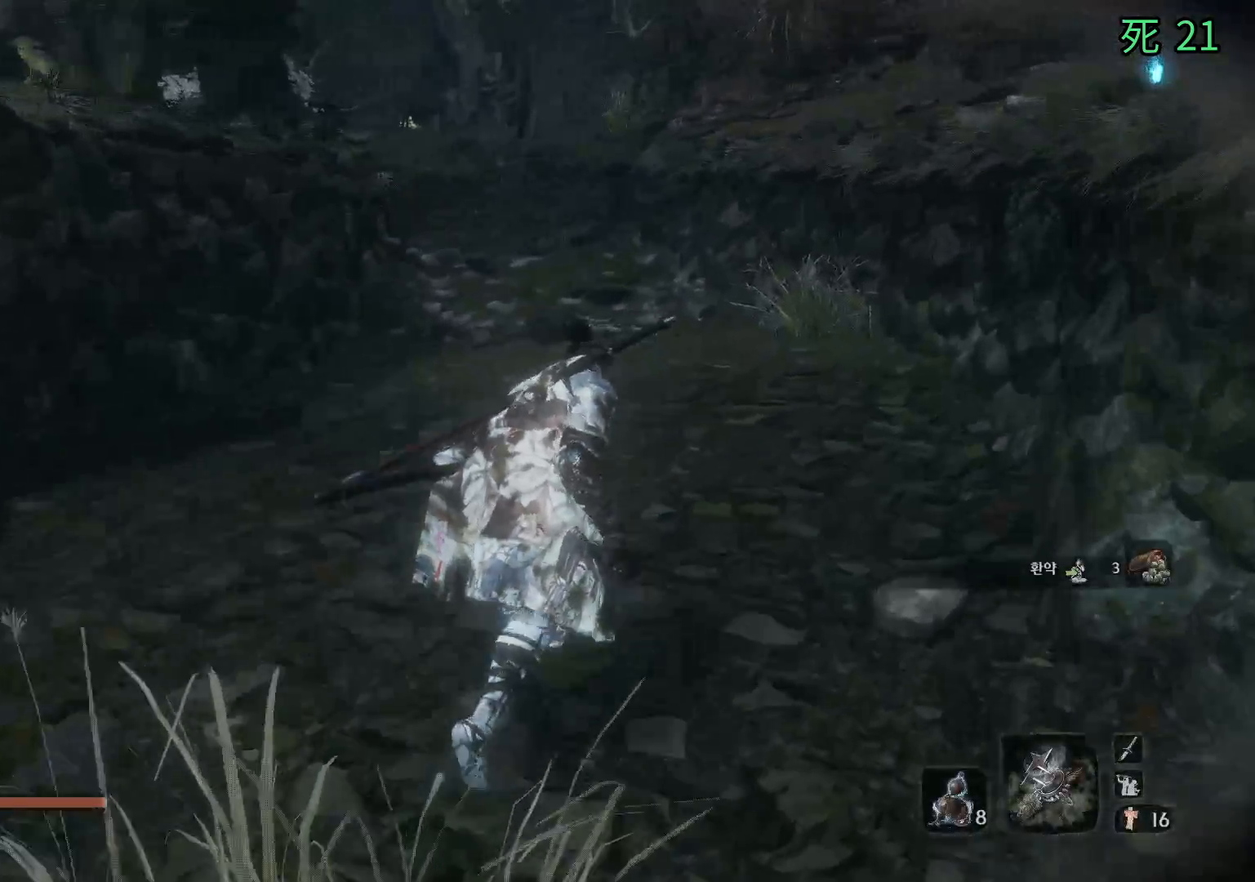
{"buttons": [], "left_stick": "up", "events": [[233, "left_stick", "up"]]}
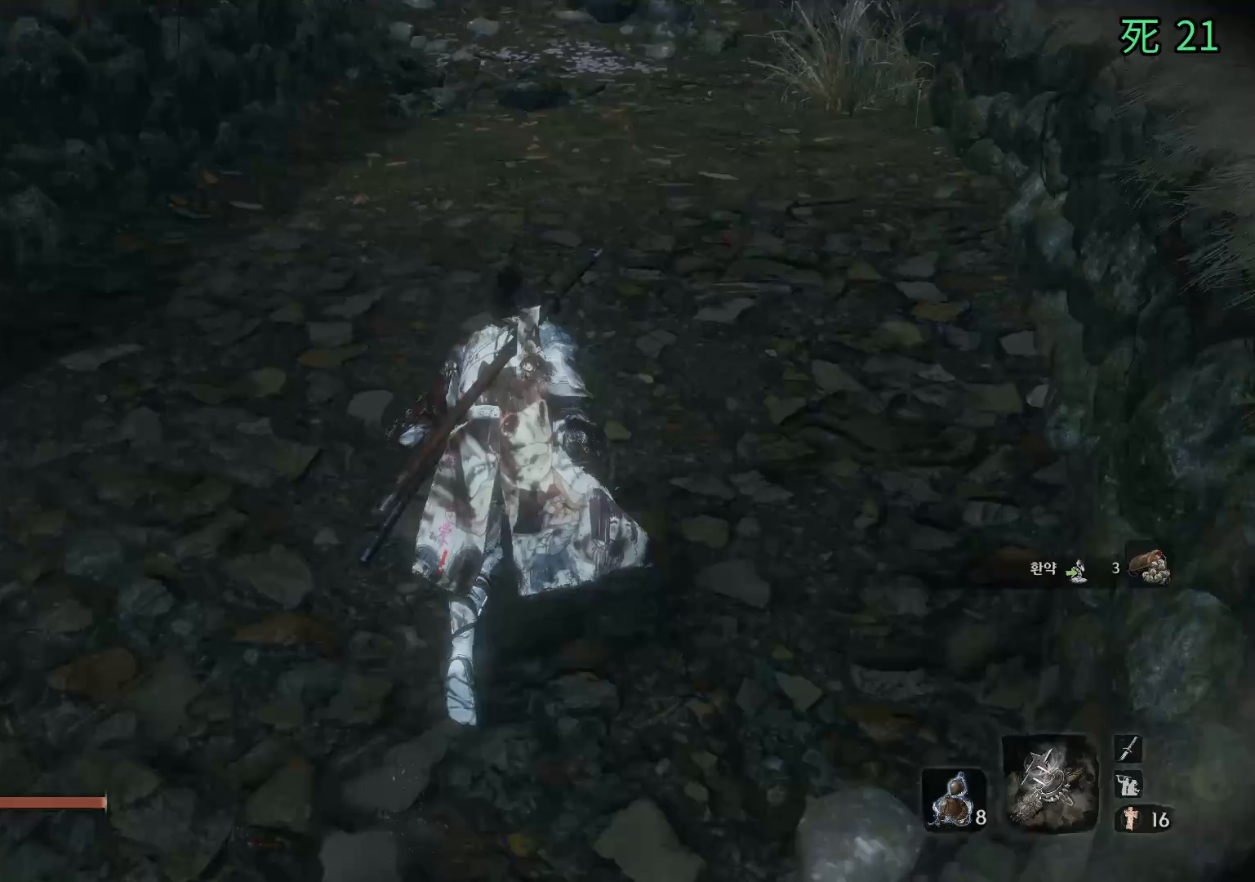
{"buttons": [], "left_stick": "up", "events": []}
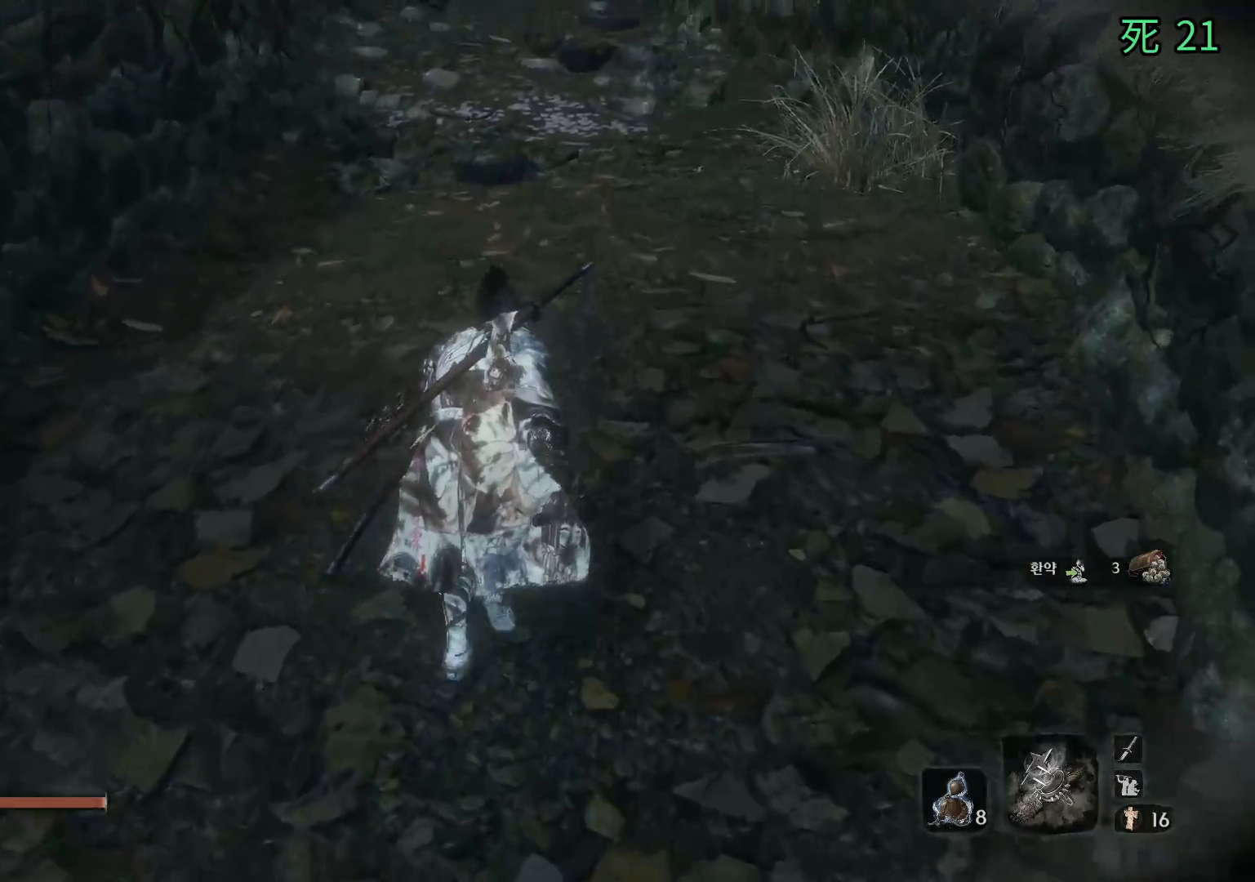
{"buttons": [], "left_stick": "center", "events": [[350, "left_stick", "center"]]}
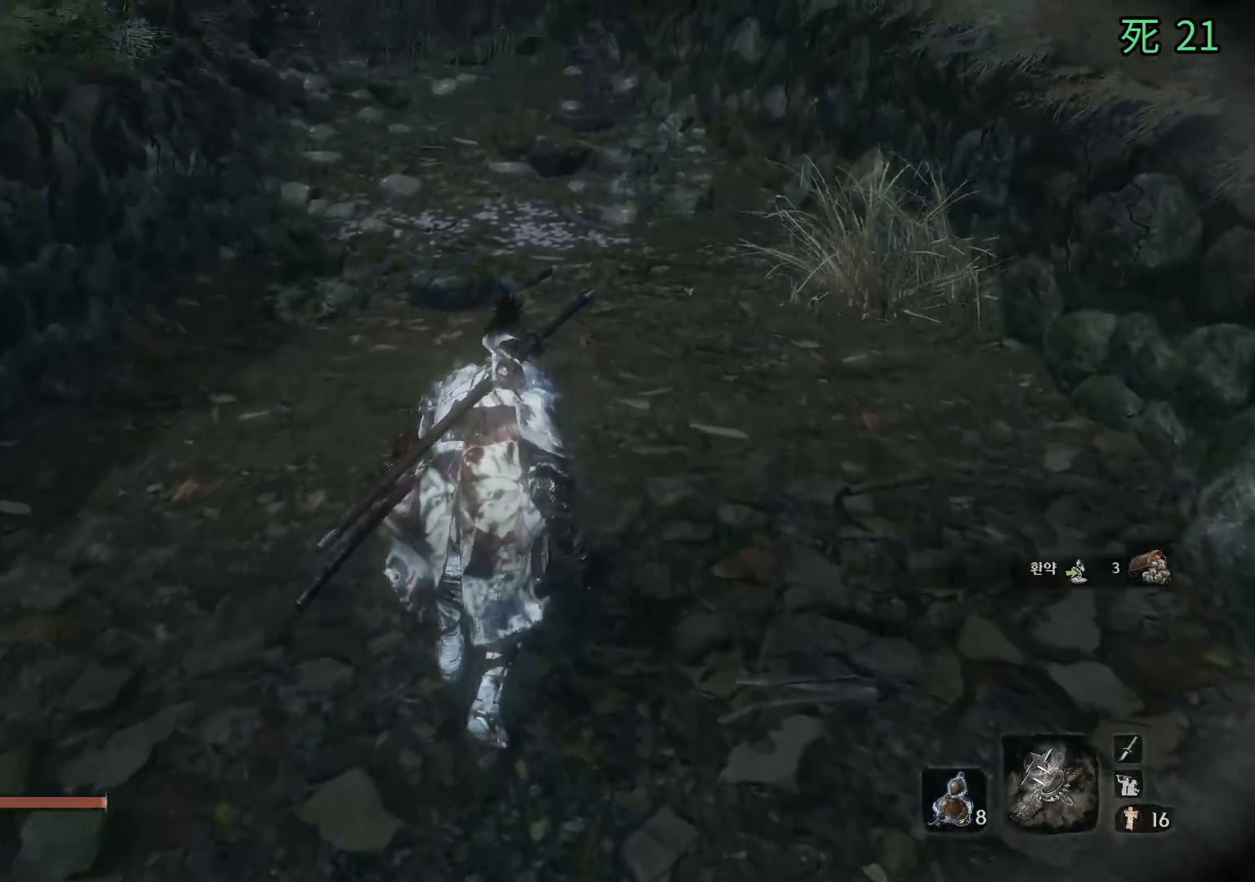
{"buttons": [], "left_stick": "center", "events": []}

------------------------------------------------------------------------

YOUR OBJECTIVE: The answer must consist of every line from the data that holds the string "center".

WRITTEN SOLUTION:
{"buttons": [], "left_stick": "center", "events": [[350, "left_stick", "center"]]}
{"buttons": [], "left_stick": "center", "events": []}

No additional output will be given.